I thought I had it figured out mid-way through, but my was I wrong. It's a great twist that I highly doubt you'll see coming. The sound effects are really good and work to advance the story.
Rob Peters has been a suspense novelist for 20 years. However, his last several books haven’t sold well at all. So he’s heading out of Atlanta and to a cabin in the Georgia woods in the hopes of recapturing that long-lost inspiration. Things start to go wrong when he hits a large dog on the muddy, rainy drive to his cabin. That won’t be the only thing to go wrong for Rob Peters.

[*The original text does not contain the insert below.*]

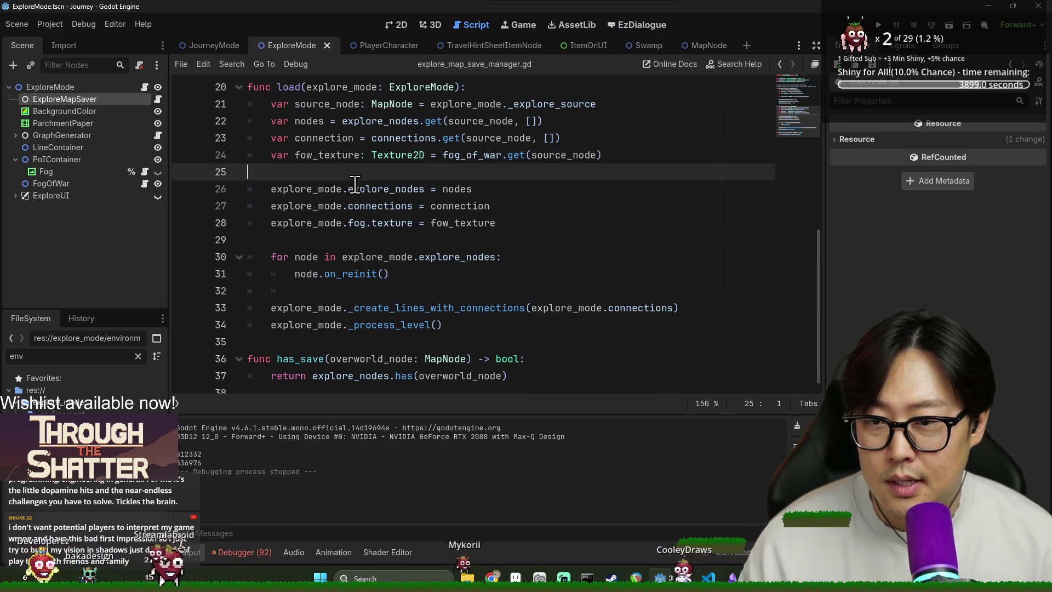
scroll(383, 230, "up", 2)
scroll(418, 256, "down", 2)
left_click(384, 281)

This story takes quite a while to build the suspense. Rob’s life is rather boring, though I did like the junk food he picked up for his cabin stay. But once Rob starts to write, plotting out his latest novel, things pick up. The story lets us dive into Rob’s novel, a detective mystery piece involving multiple murders. While this is Rob’s life by day, at night he is terrorized by the sound of dog scratching to get into the cabin. He revisits the grave he dug for the dog he hit and is surprised by what he finds. His imagination continues to get the better of him as he fears something is following him during the day.
The second half of the tale is better than the first. There’s more things going on and the speed has picked up. For some reason, the bit involving the dog falls away and I felt that wasn’t fully resolved. However, we get more of Rob’s detective novel, complete with lead characters. There’s a pretty cool switch up near the end that put a smile on my face. I enjoyed what the author did there, it being a bit clever and creepy at the same time.
There’s not one female character in the piece, though there are two women referred to as victims in Rob’s novel. So I would have liked the female gender to be represented.
I received a copy of this book at no cost from the author (via the GoodReads Audiobooks group) in exchange for an honest review.
Narration: H. D. Timmons did a nice job of narrating his own book. He had some regional accents and he kept all the characters distinct. There were even sound effects, like the sound of driving or typing. The first few effects weren’t so distinct but they quickly got better and added to the ambiance of the story.